**SUPPLIED DATA:**
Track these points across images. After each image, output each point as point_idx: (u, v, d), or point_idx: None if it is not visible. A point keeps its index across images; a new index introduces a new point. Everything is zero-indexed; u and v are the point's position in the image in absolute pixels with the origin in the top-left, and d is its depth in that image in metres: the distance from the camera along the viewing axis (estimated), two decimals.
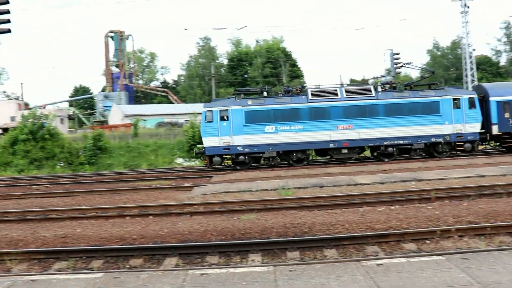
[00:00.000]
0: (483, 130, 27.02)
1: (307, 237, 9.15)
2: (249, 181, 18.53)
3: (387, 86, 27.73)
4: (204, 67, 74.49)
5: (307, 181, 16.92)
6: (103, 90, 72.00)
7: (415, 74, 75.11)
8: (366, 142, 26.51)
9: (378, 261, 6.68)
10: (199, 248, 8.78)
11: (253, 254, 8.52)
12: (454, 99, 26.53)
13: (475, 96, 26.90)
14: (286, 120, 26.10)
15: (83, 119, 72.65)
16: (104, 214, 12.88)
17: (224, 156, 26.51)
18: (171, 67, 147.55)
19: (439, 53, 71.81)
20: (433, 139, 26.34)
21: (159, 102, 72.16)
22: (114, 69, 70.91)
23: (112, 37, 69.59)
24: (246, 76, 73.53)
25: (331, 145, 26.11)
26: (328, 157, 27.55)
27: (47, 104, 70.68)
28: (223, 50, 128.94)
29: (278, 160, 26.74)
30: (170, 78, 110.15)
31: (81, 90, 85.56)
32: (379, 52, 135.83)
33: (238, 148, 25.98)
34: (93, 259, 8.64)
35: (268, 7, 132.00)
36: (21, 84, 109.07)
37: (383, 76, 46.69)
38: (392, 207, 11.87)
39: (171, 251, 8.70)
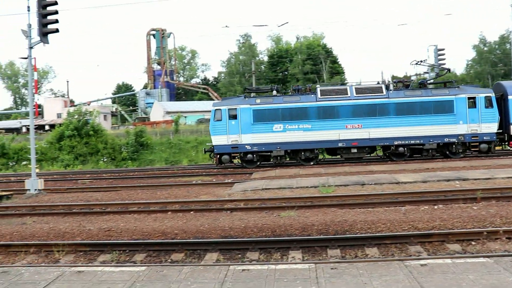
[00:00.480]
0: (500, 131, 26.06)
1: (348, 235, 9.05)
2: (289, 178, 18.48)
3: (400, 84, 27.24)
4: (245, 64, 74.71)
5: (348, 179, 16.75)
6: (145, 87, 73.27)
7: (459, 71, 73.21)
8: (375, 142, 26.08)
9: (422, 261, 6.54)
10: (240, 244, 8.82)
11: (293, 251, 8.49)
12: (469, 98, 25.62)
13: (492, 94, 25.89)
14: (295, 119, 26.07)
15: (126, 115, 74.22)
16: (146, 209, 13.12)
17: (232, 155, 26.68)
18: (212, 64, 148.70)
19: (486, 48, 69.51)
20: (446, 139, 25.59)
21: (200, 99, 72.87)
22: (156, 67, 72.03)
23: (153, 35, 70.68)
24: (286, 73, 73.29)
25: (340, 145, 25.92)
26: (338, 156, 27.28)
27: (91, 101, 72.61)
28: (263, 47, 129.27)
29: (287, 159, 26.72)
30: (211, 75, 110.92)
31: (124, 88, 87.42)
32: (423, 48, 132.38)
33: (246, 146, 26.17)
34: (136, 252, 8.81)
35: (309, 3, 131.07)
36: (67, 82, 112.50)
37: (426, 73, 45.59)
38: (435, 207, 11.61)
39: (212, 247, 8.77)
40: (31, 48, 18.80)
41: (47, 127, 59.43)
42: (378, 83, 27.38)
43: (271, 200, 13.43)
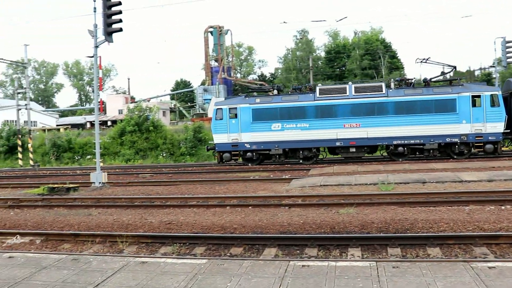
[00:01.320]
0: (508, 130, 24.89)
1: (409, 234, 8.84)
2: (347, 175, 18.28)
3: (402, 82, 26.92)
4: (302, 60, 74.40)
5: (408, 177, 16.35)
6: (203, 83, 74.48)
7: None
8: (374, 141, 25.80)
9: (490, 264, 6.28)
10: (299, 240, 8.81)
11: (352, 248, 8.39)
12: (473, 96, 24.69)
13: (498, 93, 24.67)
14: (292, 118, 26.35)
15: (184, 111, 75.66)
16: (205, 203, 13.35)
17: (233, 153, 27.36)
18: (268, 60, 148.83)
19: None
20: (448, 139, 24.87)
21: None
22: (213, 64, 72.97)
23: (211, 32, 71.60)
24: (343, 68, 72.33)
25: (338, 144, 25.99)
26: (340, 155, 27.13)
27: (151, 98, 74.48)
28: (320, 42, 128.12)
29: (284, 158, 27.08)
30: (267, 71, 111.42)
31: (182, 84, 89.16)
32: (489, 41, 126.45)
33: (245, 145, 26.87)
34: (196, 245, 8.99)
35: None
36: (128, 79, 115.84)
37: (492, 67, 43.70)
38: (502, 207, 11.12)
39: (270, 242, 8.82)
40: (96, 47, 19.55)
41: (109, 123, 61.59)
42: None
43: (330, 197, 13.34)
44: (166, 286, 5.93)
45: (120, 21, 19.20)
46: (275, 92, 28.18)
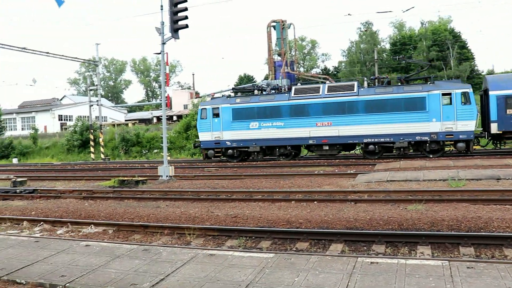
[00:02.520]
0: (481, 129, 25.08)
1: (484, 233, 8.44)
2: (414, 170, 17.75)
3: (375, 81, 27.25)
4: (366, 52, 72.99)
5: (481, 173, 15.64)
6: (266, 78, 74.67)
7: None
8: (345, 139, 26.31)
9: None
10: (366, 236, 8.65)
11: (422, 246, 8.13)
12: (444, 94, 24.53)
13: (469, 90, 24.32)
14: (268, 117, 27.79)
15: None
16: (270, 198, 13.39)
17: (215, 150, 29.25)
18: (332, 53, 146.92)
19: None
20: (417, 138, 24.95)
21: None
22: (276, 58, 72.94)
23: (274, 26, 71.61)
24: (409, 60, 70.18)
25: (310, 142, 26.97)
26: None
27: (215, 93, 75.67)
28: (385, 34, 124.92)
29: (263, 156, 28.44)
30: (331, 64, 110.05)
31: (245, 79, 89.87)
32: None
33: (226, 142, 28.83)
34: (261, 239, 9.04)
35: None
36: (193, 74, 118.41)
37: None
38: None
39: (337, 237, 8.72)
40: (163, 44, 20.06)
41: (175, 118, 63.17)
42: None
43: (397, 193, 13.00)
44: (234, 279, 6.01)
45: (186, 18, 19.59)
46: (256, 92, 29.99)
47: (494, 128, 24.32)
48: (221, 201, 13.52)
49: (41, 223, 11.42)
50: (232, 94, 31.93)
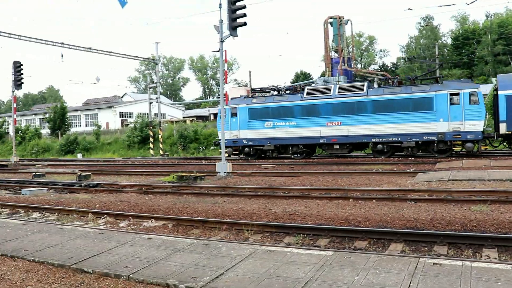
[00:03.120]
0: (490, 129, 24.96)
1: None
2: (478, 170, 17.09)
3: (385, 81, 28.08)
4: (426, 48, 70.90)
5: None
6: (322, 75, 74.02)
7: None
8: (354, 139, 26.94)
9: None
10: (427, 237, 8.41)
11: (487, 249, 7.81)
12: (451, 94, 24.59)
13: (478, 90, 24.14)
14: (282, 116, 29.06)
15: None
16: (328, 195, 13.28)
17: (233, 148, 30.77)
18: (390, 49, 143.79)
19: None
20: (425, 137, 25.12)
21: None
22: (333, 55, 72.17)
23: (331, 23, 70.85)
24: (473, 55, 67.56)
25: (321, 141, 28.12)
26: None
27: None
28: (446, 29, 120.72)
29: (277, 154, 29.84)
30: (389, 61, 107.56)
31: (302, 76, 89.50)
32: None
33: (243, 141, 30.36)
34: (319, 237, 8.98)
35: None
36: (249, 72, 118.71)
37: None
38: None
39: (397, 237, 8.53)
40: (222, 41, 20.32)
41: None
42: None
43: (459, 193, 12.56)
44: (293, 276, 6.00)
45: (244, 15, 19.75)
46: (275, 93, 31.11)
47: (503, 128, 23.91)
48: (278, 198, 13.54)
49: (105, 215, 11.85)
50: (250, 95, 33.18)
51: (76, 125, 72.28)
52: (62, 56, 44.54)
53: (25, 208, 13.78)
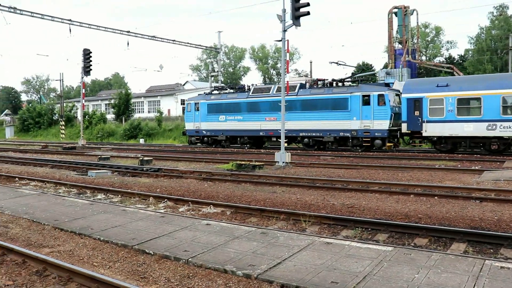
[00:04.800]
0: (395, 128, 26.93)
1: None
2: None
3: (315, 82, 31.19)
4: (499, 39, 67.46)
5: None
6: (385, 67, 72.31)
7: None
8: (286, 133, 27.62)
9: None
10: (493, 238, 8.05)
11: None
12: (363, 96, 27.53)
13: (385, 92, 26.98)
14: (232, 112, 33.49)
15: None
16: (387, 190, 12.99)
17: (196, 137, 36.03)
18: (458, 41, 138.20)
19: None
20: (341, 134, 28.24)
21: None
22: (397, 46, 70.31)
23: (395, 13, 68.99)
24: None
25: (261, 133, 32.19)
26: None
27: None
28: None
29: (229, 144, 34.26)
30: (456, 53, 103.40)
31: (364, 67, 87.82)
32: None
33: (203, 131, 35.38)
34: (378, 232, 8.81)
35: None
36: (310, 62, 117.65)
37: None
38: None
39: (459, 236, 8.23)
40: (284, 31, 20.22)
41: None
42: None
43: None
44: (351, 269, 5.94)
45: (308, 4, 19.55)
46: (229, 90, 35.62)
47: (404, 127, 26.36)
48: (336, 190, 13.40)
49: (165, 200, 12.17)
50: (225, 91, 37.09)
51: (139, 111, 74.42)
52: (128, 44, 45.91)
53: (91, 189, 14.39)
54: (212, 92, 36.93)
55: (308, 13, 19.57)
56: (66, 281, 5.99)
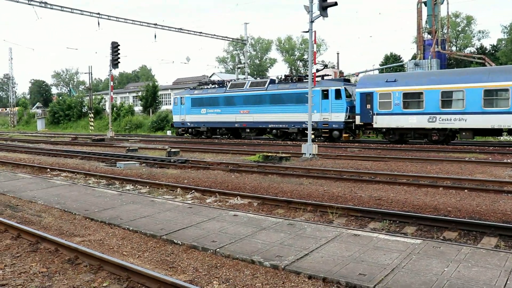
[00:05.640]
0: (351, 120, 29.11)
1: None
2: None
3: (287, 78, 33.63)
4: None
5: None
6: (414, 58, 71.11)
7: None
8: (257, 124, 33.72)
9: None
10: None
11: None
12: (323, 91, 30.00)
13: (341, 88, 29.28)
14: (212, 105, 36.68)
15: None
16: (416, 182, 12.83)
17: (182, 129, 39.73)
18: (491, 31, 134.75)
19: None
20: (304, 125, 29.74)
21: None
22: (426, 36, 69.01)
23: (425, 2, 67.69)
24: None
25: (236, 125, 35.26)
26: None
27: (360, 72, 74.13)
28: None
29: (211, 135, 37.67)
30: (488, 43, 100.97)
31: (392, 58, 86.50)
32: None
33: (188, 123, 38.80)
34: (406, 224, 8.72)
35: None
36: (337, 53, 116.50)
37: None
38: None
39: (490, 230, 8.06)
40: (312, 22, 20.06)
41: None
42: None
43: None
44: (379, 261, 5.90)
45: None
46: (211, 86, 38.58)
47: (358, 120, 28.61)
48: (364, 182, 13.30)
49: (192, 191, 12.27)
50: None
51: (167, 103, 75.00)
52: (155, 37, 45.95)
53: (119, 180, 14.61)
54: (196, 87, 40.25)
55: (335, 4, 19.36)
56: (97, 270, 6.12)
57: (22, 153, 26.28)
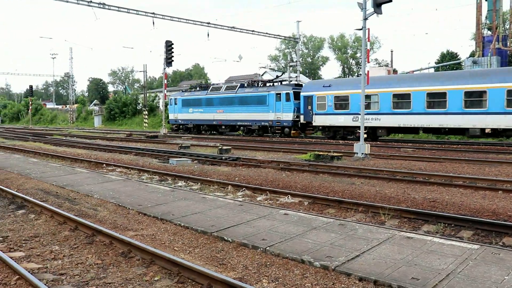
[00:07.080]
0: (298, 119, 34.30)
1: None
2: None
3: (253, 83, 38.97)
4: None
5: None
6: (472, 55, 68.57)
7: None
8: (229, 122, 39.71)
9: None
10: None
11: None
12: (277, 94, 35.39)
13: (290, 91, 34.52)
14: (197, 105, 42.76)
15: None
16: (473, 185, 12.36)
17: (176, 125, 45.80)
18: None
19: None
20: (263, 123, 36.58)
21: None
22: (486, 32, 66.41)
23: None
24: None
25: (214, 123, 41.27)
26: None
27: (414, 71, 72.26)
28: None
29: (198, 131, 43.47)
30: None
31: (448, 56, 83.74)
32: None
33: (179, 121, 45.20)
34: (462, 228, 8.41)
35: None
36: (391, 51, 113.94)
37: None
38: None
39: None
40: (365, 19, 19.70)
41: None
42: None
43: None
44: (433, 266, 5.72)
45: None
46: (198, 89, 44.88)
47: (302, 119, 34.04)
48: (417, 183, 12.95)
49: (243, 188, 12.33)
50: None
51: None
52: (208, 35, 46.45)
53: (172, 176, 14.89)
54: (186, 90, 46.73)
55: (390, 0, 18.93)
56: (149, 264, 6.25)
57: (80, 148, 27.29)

--

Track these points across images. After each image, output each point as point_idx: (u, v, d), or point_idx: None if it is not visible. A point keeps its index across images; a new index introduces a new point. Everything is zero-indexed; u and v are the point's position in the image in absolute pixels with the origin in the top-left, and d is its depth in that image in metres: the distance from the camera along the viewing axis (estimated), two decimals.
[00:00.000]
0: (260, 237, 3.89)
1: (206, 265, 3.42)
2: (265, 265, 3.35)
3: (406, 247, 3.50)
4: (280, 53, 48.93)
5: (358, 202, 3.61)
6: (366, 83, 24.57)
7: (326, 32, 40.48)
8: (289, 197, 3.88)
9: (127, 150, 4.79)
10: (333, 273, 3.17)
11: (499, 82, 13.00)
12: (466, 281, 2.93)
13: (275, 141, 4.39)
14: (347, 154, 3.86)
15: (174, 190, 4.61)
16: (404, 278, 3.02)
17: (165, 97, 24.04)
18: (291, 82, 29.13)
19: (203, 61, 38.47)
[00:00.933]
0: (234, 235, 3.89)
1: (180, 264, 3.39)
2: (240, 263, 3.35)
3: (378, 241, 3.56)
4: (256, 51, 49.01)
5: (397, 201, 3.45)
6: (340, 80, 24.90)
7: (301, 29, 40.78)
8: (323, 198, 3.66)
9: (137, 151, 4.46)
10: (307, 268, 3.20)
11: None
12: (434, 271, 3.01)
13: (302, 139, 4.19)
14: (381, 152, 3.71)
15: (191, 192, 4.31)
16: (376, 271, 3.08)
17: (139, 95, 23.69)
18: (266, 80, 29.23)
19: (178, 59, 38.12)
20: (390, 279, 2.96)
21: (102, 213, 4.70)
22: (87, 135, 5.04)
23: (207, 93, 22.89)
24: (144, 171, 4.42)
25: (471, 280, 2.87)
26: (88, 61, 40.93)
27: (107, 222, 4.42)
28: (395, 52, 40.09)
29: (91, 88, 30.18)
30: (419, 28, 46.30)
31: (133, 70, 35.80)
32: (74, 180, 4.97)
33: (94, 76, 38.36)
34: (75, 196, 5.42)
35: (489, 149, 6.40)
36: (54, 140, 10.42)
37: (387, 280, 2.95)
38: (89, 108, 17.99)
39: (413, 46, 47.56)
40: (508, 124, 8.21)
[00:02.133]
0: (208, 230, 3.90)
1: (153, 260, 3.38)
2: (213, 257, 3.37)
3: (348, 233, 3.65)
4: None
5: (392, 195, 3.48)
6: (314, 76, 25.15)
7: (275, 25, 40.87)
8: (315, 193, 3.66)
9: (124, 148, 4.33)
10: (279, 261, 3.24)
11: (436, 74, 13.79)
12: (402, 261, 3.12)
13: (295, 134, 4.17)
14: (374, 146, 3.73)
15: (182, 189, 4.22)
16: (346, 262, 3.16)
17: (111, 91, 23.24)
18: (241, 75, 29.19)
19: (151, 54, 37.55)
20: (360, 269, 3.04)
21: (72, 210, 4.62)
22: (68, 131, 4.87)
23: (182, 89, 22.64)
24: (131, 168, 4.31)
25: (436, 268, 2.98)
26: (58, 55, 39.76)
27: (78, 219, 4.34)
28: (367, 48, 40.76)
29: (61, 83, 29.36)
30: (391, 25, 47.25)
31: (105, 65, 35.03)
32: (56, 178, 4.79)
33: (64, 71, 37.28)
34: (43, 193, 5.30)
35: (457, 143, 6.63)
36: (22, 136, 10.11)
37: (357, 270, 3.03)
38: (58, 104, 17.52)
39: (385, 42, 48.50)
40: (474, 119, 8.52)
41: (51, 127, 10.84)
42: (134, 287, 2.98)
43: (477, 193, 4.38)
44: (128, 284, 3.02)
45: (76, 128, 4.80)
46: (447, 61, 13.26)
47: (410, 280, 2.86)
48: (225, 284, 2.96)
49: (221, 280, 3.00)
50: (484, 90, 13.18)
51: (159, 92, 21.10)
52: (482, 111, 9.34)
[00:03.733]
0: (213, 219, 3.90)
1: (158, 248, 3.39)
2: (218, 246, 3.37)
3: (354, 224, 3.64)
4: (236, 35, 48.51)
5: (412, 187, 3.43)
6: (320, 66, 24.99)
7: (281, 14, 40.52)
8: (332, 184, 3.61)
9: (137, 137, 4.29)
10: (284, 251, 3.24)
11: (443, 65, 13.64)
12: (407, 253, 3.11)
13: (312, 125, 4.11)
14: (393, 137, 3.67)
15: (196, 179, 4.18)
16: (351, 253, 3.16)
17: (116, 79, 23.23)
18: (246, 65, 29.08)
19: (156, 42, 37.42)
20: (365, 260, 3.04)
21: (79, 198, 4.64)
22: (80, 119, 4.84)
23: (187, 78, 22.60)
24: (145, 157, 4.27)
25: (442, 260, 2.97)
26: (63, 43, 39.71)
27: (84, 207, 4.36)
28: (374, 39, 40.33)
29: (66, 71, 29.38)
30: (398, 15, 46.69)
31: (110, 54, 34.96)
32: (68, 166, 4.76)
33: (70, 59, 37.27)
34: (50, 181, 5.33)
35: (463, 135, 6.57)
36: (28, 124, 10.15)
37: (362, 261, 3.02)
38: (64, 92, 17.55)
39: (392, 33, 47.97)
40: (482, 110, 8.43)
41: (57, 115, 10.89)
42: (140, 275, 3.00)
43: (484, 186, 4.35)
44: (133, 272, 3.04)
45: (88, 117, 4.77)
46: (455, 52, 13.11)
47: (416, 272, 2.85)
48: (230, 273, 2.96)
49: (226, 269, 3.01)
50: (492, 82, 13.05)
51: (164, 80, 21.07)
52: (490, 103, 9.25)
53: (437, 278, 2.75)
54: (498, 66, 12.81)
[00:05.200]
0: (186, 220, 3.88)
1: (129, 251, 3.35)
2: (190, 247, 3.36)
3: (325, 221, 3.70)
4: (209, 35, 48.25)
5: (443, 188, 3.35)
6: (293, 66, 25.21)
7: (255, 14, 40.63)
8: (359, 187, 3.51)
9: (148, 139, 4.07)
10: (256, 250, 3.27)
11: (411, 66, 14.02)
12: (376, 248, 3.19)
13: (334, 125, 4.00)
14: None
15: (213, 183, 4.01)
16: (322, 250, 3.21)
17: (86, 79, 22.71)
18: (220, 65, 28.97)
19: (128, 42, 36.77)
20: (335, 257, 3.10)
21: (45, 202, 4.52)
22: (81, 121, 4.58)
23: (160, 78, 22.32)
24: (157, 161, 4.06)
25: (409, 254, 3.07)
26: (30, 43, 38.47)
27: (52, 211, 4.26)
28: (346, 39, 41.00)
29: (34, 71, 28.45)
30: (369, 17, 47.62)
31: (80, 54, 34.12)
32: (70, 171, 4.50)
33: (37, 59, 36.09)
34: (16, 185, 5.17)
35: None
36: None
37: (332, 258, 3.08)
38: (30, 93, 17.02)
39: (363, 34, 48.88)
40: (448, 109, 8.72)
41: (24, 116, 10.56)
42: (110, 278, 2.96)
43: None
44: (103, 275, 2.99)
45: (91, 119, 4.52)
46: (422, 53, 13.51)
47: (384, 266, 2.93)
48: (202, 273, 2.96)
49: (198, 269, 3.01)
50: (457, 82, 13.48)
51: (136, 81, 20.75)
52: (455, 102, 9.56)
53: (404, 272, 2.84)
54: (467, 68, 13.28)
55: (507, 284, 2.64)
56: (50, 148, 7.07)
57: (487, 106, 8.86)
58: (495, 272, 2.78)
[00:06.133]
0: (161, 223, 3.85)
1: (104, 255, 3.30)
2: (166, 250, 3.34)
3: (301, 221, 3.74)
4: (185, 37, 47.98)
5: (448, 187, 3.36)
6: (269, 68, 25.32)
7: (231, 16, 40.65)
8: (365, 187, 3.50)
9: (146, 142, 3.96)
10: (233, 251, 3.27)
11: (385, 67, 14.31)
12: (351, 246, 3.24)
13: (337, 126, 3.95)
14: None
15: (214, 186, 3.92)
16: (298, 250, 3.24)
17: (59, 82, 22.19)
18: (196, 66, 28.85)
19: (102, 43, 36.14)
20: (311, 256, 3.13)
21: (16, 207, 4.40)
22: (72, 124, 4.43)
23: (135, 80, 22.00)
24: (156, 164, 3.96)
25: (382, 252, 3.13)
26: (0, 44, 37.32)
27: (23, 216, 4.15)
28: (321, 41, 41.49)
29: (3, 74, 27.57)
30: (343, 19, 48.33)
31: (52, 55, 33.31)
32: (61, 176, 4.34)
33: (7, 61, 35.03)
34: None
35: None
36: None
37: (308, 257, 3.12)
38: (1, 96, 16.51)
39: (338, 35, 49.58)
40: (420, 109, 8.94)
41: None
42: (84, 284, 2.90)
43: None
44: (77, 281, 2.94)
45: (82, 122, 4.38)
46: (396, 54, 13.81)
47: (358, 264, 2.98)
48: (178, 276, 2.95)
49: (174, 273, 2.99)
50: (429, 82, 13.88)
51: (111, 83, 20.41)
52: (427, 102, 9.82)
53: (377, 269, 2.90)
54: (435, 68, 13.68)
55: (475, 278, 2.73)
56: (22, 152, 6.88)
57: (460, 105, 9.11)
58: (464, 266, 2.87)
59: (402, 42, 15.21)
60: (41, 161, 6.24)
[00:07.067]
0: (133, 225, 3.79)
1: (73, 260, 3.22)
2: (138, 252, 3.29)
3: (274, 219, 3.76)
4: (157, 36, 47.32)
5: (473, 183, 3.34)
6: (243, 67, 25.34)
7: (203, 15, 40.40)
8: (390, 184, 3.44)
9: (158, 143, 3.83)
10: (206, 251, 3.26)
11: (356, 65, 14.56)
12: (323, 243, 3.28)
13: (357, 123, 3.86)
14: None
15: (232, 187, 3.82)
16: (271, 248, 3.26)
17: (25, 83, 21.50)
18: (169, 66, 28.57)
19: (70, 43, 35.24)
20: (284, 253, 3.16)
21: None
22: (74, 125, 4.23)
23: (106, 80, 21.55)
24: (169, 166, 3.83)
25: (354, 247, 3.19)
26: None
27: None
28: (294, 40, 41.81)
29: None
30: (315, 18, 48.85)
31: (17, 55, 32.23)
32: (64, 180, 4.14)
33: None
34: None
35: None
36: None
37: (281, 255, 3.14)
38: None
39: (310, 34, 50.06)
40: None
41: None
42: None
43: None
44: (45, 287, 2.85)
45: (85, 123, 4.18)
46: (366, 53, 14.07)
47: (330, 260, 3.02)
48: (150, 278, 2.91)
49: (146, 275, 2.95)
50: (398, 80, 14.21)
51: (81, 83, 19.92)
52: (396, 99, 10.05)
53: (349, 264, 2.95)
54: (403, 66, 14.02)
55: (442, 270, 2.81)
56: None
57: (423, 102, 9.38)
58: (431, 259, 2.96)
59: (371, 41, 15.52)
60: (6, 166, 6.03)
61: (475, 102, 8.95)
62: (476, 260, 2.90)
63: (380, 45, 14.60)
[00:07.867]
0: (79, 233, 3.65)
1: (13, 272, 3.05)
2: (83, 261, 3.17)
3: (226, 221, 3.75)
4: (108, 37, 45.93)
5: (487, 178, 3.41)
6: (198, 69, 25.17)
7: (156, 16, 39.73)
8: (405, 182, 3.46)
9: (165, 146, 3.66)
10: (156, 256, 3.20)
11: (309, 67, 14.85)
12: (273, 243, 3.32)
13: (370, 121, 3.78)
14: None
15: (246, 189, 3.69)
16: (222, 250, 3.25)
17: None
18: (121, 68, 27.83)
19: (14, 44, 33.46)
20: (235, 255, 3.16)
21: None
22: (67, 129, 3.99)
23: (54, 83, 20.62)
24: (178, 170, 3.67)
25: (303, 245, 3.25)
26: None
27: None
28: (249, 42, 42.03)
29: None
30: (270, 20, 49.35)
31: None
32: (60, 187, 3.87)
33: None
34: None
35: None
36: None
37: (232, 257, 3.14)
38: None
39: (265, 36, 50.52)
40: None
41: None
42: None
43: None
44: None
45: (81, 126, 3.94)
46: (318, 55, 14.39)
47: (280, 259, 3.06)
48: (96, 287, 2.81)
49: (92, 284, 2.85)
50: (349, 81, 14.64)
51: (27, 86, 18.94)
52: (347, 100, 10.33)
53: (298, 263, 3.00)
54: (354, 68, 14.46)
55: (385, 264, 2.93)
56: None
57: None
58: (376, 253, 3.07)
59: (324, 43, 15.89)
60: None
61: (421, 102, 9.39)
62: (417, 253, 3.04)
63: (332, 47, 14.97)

**TASK BRIEF:** From the data above, output only the lines between the line containing "47: (410, 280, 2.86)" and the line containing "54: (467, 68, 13.28)", inclusive, exactly as written.

**RESPONSE TO THE EXERCISE:**
47: (410, 280, 2.86)
48: (225, 284, 2.96)
49: (221, 280, 3.00)
50: (484, 90, 13.18)
51: (159, 92, 21.10)
52: (482, 111, 9.34)
[00:03.733]
0: (213, 219, 3.90)
1: (158, 248, 3.39)
2: (218, 246, 3.37)
3: (354, 224, 3.64)
4: (236, 35, 48.51)
5: (412, 187, 3.43)
6: (320, 66, 24.99)
7: (281, 14, 40.52)
8: (332, 184, 3.61)
9: (137, 137, 4.29)
10: (284, 251, 3.24)
11: (443, 65, 13.64)
12: (407, 253, 3.11)
13: (312, 125, 4.11)
14: (393, 137, 3.67)
15: (196, 179, 4.18)
16: (351, 253, 3.16)
17: (116, 79, 23.23)
18: (246, 65, 29.08)
19: (156, 42, 37.42)
20: (365, 260, 3.04)
21: (79, 198, 4.64)
22: (80, 119, 4.84)
23: (187, 78, 22.60)
24: (145, 157, 4.27)
25: (442, 260, 2.97)
26: (63, 43, 39.71)
27: (84, 207, 4.36)
28: (374, 39, 40.33)
29: (66, 71, 29.38)
30: (398, 15, 46.69)
31: (110, 54, 34.96)
32: (68, 166, 4.76)
33: (70, 59, 37.27)
34: (50, 181, 5.33)
35: (463, 135, 6.57)
36: (28, 124, 10.15)
37: (362, 261, 3.02)
38: (64, 92, 17.55)
39: (392, 33, 47.97)
40: (482, 110, 8.43)
41: (57, 115, 10.89)
42: (140, 275, 3.00)
43: (484, 186, 4.35)
44: (133, 272, 3.04)
45: (88, 117, 4.77)
46: (455, 52, 13.11)
47: (416, 272, 2.85)
48: (230, 273, 2.96)
49: (226, 269, 3.01)
50: (492, 82, 13.05)
51: (164, 80, 21.07)
52: (490, 103, 9.25)
53: (437, 278, 2.75)
54: (498, 66, 12.81)
[00:05.200]
0: (186, 220, 3.88)
1: (129, 251, 3.35)
2: (190, 247, 3.36)
3: (325, 221, 3.70)
4: (209, 35, 48.25)
5: (443, 188, 3.35)
6: (293, 66, 25.21)
7: (255, 14, 40.63)
8: (359, 187, 3.51)
9: (148, 139, 4.07)
10: (256, 250, 3.27)
11: (411, 66, 14.02)
12: (376, 248, 3.19)
13: (334, 125, 4.00)
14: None
15: (213, 183, 4.01)
16: (322, 250, 3.21)
17: (86, 79, 22.71)
18: (220, 65, 28.97)
19: (128, 42, 36.77)
20: (335, 257, 3.10)
21: (45, 202, 4.52)
22: (81, 121, 4.58)
23: (160, 78, 22.32)
24: (157, 161, 4.06)
25: (409, 254, 3.07)
26: (30, 43, 38.47)
27: (52, 211, 4.26)
28: (346, 39, 41.00)
29: (34, 71, 28.45)
30: (369, 17, 47.62)
31: (80, 54, 34.12)
32: (70, 171, 4.50)
33: (37, 59, 36.09)
34: (16, 185, 5.17)
35: None
36: None
37: (332, 258, 3.08)
38: (30, 93, 17.02)
39: (363, 34, 48.88)
40: (448, 109, 8.72)
41: (24, 116, 10.56)
42: (110, 278, 2.96)
43: None
44: (103, 275, 2.99)
45: (91, 119, 4.52)
46: (422, 53, 13.51)
47: (384, 266, 2.93)
48: (202, 273, 2.96)
49: (198, 269, 3.01)
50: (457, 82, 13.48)
51: (136, 81, 20.75)
52: (455, 102, 9.56)
53: (404, 272, 2.84)
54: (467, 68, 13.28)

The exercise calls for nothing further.